Throughout my day, I have a total of maybe 40 minutes to leave snarky comments on websites and possibly argue some stupid point on message boards. The reason for this is I have a job that requires that I am industrious, and between sessions of industry, I have a life that I try to enjoy.
I have come to the conclusion that whatever job and social life Daniel Kuehn has, it’s a job where real work for sustained periods of time is not required and outside social interaction is sparse to non-existent.
Hmmm. . . Unless. . Could it be? I wonder if his job is commenting on Cafe Hayek, Econlog, Bob Murphy’s blog, etc? Now, that sounds like a sweet deal. Where do I sign up?

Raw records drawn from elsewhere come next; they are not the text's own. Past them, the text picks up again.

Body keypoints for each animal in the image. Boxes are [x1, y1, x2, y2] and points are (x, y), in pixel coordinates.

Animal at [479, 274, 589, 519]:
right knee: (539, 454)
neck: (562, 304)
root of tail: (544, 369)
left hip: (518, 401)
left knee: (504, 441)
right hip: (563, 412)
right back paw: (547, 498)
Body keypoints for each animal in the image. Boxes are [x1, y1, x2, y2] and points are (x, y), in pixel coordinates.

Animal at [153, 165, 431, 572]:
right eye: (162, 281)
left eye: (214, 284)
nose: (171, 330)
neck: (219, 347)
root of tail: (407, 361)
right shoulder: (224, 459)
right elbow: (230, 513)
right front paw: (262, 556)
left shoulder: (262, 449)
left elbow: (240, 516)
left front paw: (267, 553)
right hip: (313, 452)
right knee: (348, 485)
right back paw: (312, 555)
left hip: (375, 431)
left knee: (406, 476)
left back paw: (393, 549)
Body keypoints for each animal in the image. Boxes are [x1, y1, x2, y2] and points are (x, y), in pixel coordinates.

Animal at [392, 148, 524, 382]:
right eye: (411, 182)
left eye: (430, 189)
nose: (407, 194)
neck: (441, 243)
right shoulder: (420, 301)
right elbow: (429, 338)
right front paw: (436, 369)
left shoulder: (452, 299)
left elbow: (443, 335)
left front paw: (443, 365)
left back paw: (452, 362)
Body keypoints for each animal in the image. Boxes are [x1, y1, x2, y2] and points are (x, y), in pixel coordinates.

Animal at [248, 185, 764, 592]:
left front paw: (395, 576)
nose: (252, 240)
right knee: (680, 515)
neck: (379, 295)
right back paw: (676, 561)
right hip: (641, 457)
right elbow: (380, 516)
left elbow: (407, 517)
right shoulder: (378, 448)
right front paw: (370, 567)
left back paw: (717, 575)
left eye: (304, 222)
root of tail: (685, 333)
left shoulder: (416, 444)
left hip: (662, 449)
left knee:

Ya – here’s what jumped out at me – most of my posts were early in the morning before I came to work.
Then there were a couple which you can tell by the time stamps were within a 10 minute period when I came back from getting my second cup of coffee at around 10:20.
Since I was up quite late last night working on a draft report (off the clock), I am completely comfortable with spending a little time catching up on new stuff that’s been written.
Mind your own business – I’ve got quite a bit more to do before I leave for the weekend.
Wow – you make it ’til 10:20 for your second cup???!?!?!!?
Kidding aside – you have no need to justify your posting time choices here (I’m sure you know this, but I thought it could use saying anyway).
My apologies on not responding until now. I was enjoying the weekend with family.
That you made a point to look at your comment times on this blog post made me chuckle. Post times are not what I’m talking about. My sarcastic post aside, I posit, that you are an obsessive person that needs to comment to get the last word on everything, even down to the most worthless minutiae.
To be sure, you’re not the only person that posts a lot on this site. But there’s two major differences. First, they don’t post as much and as many times. Secondly, your posts are over a collection of sites.
The amount of posts on this site is such that the owner of this site had a post awhile back where he asked people not to respond to you because you were flooding the comments section. People that post as much as you do usually do so on their own sites, not other people’s. It’s not dk.com, it’s cafehayek.com or consultingbyrpm.com or econlog or whatever.
I think you are compulsive. Out of dozens of sites I visit I’ve never seen anything like it. And I’m talking about sites with message boards and comments sections whose topics are sci-fi and sports; Two topics which tend to engender obsessive behavior in a lot of people.
You tell me to “Mind your own business.” With respect, you make it very hard to do that when you’ve dozens of comments, trying to argue every point with everyone, over a bunch of different sites. Most of these are comments to other commenters, who the majority of the time are so ideologically biased they won’t listen to you anyway. And the people that are inclined to listen to you are so put off by the amount of posts that they register you as spam and nothing else.
It’s pathological.
Now, maybe I’m wrong. Maybe I don’t know what I’m talking about. Maybe I am just one of the poor and unwashed fools you’re trying to educate with your magnificent genius, unfairly acting as armchair psychiatrist. Prove me wrong. Take a break. Stop posting on these sites for awhile. Trust me, you won’t be missing anything.
As much as I disagree with DK on macro topics, and on government stuff, he’s got a point – mind your own beeswax. The heart of the libertarian mindset, in fact.
Mind my own business? Why can I not comment on somebody else’s comments, as you have done?
My understanding of libertarianism is that the heart of it is the opposition to violence or the threat of violence, except in defense.
I have not threatened nor engaged in any violent action against anyone here. I merely commented. Therefore, I am well within the bounds of libertarianism.
One can plug a hole, but doing so will only cause the system to rupture elsewhere.